Problem set
- 1) Copy word for word the part of the text on epigenetic modifications that opens with the words containing "A simplified scheme" and closes with "with transcriptional activation.".
- 2) According to the text on epigenetic modifications, what do HDACs remove from histone core proteins?

Supplied text

════════════════════

Experience-dependent epigenetic modifications in the central nervous system

Abstract

This mini-review describes recent discoveries demonstrating that experience can drive the production of epigenetic marks in the adult nervous system and that the experience-dependent regulation of epigenetic molecular mechanisms in the mature central nervous system participates in the control of gene transcription underlying the formation of long-term memories. In the mammalian experimental systems investigated thus far, epigenetic mechanisms have been linked to associative fear conditioning, extinction of learned fear, and hippocampus-dependent spatial memory formation. Intriguingly, in one experimental system epigenetic marks at the level of chromatin structure (histone acetylation) have been linked to the recovery of memories that had seemed to be "lost" (i.e., not available for recollection). Environmental enrichment has long been known to have positive effects on memory capacity, and recent studies have suggested that these effects are at least partly due to the recruitment of epigenetic mechanisms by environmental enrichment. Finally, an uncoupling of signal transduction pathways from the regulation of epigenetic mechanisms in the nucleus has been implicated in the closure of developmental critical periods. Taken together, these eclectic findings suggest a new perspective on experience-dependent dynamic regulation of epigenetic mechanisms in the adult nervous system and their relevance to biological psychiatry.

Figure 1

The historical model with separate and distinct influences of genes and environment on behavior (Panel A) is now known to be over-simplified. Instead, contemporary studies have illustrated that environment and experience act in part through altering gene readout in the CNS in order to achieve their effects on behavior (Panel B). One component of the processes by which the environment and experience alter individual behavior includes epigenetic molecular mechanisms such as regulation of chromatin structure and DNA methylation. The historical dichotomy between “nature” (genes) and “nurture” (environment and experience) is too simplistic – genes and experience are mechanistically intertwined. Epigenetic molecular mechanisms contribute to this intertwining.

Figure 2

A simplified scheme for DNA methylation-dependent gene silencing. Methylation of cytosines at CpG dinucleotides (red lollipops) recruits methyl-DNA binding proteins locally to specific sites in the genome. All proteins that bind to methylated DNA have both a methyl-DNA binding domain (MBD) and a transcription-regulatory domain (TRD). The TRD recruits adapter proteins which in turn recruit histone de-acetylases (HDACs). The HDACs alter chromatin structure locally through removing acetyl groups (Ac) from histone core proteins (grey spheres), leading to compaction of chromatin and transcriptional suppression. It is important to note that while this is the traditional and well-established role of methyl-DNA binding proteins in transcriptional regulation, recent findings also support the idea that DNA methylation can also be associated with transcriptional activation.

════════════════════

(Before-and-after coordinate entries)
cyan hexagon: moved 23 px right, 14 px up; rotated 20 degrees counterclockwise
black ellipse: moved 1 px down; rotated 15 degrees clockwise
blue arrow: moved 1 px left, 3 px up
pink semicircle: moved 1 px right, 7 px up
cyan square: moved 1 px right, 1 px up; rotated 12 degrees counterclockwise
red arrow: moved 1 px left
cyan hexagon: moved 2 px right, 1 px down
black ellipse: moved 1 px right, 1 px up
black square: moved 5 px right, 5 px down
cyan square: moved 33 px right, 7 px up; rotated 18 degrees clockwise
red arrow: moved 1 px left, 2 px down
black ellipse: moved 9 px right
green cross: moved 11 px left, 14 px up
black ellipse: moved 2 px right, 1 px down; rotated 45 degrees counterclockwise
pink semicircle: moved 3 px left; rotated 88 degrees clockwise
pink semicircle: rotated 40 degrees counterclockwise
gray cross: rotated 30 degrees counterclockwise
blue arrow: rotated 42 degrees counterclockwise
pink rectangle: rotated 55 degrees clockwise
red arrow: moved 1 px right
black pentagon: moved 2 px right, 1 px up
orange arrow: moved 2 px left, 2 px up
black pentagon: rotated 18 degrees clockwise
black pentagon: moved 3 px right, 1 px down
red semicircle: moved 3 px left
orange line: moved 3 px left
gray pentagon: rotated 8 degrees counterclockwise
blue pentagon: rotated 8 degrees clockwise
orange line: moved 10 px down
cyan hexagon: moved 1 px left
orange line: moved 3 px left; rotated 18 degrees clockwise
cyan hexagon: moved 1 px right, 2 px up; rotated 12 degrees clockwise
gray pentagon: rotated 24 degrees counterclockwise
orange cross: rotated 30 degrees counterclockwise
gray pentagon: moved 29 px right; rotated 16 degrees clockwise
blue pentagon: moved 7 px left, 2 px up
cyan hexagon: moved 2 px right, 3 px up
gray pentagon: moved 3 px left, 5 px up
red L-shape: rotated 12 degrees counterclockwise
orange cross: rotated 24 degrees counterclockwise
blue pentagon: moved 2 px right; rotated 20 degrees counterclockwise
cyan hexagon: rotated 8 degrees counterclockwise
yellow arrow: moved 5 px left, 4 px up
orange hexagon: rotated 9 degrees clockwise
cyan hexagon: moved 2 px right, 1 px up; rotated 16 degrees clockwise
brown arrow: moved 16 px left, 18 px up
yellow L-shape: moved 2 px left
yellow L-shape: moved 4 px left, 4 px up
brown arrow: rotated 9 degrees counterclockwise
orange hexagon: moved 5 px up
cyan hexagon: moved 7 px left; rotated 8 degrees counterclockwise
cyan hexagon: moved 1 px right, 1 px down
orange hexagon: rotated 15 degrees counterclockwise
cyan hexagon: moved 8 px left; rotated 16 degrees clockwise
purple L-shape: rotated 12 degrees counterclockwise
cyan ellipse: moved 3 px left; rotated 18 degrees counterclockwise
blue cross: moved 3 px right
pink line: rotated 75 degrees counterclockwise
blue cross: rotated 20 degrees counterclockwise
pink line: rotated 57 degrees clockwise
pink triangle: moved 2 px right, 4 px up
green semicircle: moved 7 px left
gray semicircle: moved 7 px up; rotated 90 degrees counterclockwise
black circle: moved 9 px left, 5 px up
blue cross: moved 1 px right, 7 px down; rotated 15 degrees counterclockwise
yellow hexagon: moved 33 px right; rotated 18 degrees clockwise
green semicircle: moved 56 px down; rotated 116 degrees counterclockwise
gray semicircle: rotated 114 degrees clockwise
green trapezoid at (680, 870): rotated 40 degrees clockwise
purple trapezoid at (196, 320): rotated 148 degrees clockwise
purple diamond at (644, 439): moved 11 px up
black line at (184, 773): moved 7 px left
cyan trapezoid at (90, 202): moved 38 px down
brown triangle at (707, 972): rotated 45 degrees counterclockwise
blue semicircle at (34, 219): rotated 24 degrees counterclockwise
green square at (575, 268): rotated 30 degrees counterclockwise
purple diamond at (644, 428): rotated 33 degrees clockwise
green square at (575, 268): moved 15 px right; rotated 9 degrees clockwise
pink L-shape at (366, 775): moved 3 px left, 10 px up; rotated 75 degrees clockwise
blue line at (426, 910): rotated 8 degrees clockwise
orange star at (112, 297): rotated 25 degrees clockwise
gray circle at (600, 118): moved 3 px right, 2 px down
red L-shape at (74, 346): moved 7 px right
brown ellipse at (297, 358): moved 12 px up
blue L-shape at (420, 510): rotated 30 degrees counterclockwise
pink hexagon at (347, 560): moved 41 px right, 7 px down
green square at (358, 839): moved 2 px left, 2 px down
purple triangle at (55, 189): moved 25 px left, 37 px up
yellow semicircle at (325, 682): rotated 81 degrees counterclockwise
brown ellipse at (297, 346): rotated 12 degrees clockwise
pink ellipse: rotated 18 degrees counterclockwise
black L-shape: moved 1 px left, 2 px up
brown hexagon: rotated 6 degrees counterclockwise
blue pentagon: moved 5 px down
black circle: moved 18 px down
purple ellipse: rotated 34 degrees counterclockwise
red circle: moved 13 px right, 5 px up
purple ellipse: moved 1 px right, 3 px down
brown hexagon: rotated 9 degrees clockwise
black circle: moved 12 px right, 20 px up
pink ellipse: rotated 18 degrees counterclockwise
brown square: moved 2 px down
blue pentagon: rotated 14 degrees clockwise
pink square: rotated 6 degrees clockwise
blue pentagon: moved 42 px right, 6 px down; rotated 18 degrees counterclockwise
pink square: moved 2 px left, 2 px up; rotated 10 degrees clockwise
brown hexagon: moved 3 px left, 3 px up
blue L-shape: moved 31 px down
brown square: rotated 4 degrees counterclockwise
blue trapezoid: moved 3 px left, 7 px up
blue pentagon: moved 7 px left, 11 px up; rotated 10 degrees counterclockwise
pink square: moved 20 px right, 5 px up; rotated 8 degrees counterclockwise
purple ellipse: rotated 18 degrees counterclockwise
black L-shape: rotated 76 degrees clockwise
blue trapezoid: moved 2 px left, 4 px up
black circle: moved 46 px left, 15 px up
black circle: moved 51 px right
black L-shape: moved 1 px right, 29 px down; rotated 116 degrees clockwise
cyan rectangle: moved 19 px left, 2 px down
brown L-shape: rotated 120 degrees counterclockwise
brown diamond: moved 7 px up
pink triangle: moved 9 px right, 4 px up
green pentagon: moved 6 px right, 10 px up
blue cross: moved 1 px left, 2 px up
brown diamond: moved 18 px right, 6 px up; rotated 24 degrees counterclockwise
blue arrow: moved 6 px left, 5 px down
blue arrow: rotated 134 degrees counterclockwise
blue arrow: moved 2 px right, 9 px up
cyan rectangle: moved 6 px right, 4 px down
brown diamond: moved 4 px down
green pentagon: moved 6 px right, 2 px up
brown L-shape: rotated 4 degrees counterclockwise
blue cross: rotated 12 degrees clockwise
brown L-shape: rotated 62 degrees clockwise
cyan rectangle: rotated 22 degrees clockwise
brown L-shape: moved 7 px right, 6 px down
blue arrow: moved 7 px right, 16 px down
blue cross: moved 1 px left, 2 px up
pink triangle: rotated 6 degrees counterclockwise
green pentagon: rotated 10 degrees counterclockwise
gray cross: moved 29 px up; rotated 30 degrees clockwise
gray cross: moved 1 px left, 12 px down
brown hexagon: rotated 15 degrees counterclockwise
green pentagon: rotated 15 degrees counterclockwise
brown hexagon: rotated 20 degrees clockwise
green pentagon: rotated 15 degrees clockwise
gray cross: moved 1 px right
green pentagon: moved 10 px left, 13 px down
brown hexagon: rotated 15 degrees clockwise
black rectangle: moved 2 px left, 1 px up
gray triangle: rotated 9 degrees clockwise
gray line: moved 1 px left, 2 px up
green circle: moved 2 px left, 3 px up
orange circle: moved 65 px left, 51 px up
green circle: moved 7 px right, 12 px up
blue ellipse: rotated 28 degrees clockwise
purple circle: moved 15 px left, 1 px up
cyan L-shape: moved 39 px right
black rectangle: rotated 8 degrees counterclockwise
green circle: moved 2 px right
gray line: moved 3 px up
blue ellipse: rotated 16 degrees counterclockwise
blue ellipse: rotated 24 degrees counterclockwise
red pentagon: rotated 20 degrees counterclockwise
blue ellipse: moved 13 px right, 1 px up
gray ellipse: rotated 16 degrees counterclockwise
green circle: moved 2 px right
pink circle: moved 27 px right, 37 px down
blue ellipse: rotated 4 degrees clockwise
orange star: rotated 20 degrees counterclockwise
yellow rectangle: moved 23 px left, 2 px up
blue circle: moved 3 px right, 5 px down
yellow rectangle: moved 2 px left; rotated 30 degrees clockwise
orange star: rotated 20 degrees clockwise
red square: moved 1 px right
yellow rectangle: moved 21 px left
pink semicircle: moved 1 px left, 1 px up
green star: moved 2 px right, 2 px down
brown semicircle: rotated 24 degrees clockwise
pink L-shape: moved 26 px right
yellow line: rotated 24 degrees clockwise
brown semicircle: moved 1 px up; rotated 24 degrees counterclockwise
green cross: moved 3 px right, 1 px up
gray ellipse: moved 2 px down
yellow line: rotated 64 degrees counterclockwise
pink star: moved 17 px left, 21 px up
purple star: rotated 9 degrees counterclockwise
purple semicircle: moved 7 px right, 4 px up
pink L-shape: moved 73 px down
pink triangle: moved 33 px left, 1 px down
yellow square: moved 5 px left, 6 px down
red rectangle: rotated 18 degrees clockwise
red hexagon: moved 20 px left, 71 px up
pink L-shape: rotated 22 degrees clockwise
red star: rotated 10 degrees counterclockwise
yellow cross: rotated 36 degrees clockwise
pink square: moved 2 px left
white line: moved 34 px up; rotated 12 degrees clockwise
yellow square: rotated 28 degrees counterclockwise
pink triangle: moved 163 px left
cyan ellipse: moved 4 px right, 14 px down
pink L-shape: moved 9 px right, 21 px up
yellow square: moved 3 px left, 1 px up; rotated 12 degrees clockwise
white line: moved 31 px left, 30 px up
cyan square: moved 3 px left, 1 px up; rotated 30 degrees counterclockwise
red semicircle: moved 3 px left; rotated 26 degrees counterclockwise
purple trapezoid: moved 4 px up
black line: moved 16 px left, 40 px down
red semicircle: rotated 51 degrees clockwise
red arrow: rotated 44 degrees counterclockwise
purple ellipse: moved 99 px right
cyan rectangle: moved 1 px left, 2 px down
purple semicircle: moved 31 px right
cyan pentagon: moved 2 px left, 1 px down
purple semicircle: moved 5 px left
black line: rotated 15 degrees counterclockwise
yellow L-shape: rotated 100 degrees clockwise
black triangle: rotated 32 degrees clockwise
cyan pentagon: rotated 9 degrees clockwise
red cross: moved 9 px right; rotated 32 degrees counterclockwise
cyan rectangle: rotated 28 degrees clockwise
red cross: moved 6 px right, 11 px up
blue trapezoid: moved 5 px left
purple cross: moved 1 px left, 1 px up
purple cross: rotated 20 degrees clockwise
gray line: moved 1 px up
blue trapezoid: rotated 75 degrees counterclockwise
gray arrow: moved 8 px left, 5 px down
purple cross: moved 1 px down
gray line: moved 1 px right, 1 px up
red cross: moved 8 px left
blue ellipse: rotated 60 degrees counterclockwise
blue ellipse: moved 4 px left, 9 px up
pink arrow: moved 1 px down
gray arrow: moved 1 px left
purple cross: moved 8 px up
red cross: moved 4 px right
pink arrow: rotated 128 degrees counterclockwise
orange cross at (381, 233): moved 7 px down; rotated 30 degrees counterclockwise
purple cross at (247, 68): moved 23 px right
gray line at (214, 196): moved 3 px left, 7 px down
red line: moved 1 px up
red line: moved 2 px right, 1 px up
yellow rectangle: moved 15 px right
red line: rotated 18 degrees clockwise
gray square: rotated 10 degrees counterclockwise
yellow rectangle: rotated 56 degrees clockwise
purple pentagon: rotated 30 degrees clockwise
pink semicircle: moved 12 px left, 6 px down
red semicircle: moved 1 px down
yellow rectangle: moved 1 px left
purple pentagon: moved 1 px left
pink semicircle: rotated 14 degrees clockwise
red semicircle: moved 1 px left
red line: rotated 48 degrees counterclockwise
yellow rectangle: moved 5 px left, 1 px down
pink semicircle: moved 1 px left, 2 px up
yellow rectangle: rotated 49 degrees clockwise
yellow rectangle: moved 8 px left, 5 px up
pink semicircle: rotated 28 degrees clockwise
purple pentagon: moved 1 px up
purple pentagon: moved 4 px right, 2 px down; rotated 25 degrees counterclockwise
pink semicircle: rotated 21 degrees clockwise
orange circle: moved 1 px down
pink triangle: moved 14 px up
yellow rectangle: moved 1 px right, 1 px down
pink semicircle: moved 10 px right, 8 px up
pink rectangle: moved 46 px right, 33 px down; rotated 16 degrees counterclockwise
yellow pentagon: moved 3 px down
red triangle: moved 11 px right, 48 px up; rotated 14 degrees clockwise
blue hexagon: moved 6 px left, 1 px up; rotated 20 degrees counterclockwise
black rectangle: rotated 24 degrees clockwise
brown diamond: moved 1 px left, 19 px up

════════════════════

Responses by item number
- 1)
A simplified scheme for DNA methylation-dependent gene silencing. Methylation of cytosines at CpG dinucleotides (red lollipops) recruits methyl-DNA binding proteins locally to specific sites in the genome. All proteins that bind to methylated DNA have both a methyl-DNA binding domain (MBD) and a transcription-regulatory domain (TRD). The TRD recruits adapter proteins which in turn recruit histone de-acetylases (HDACs). The HDACs alter chromatin structure locally through removing acetyl groups (Ac) from histone core proteins (grey spheres), leading to compaction of chromatin and transcriptional suppression. It is important to note that while this is the traditional and well-established role of methyl-DNA binding proteins in transcriptional regulation, recent findings also support the idea that DNA methylation can also be associated with transcriptional activation.

- 2) Acetyl groups (Ac).